Second, does every hardware access hold a PM reference? Check open/read/write/ioctl, IRQ thread, workqueue, and DMA completion.
Third, do error paths put references? Failure returns, timeouts, cancellation, and remove must not leak usage count.
Fourth, does runtime suspend wait for hardware idle? DMA, FIFO, and controller busy bits must be handled.
Fifth, does runtime resume restore all resources? pinctrl, clocks, regulators, reset, registers, and interrupts must be complete.
Sixth, does system suspend configure wakeup source? wake IRQ, sleep pinctrl, power domain, and device wake state must agree.
Seventh, does system resume handle sleep-time events? Wake status must be read and cleared; queues must be restored.
Eighth, do runtime PM and system PM step on each other? A device already runtime suspended should not have resources toggled blindly by system suspend/resume.
What to Remember in Practice
runtime PM and system suspend/resume are both power management, but their boundaries differ.

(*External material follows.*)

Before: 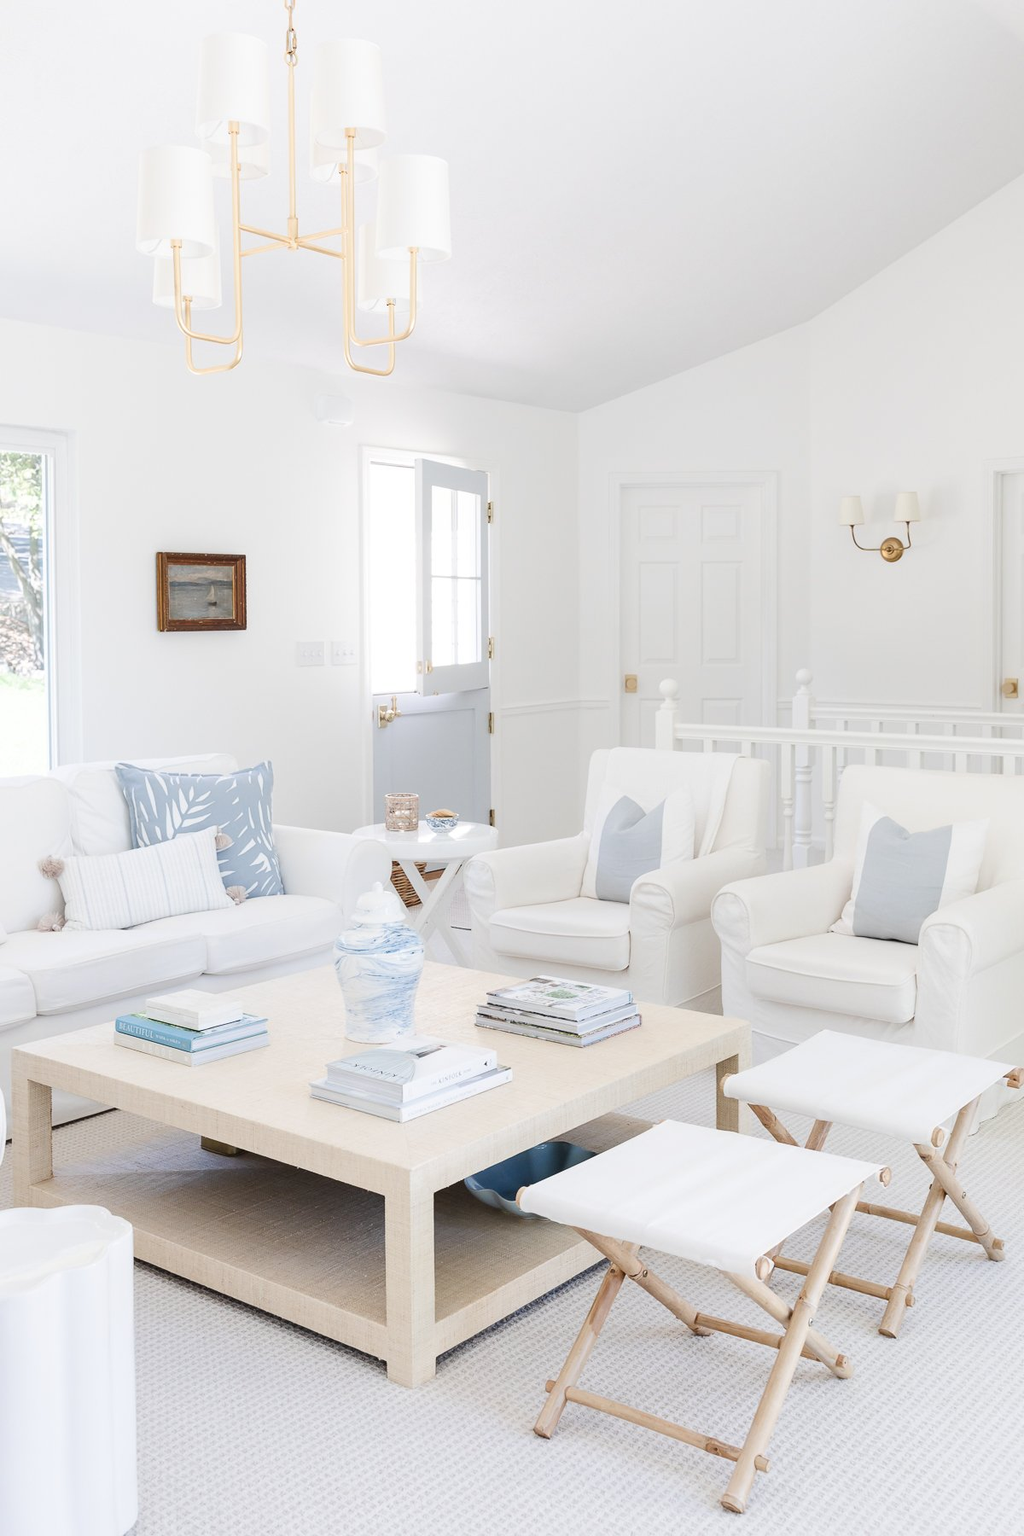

runtime PM manages device idle while the system runs: who uses the device, when it can power down, and how it resumes before the next use.
system suspend/resume manages whole-system sleep: how devices stop before sleep, which events can wake the system, and how state is restored after wake.
Driver PM is a state machine:
active
-> runtime suspended
-> runtime resumed
-> system suspended
-> system resumed
Every state transition must agree with resources, I/O, wakeup sources, and user-visible behavior. Otherwise the device becomes “normal most of the time, broken after low power,” which is one of the hardest classes of bugs to debug.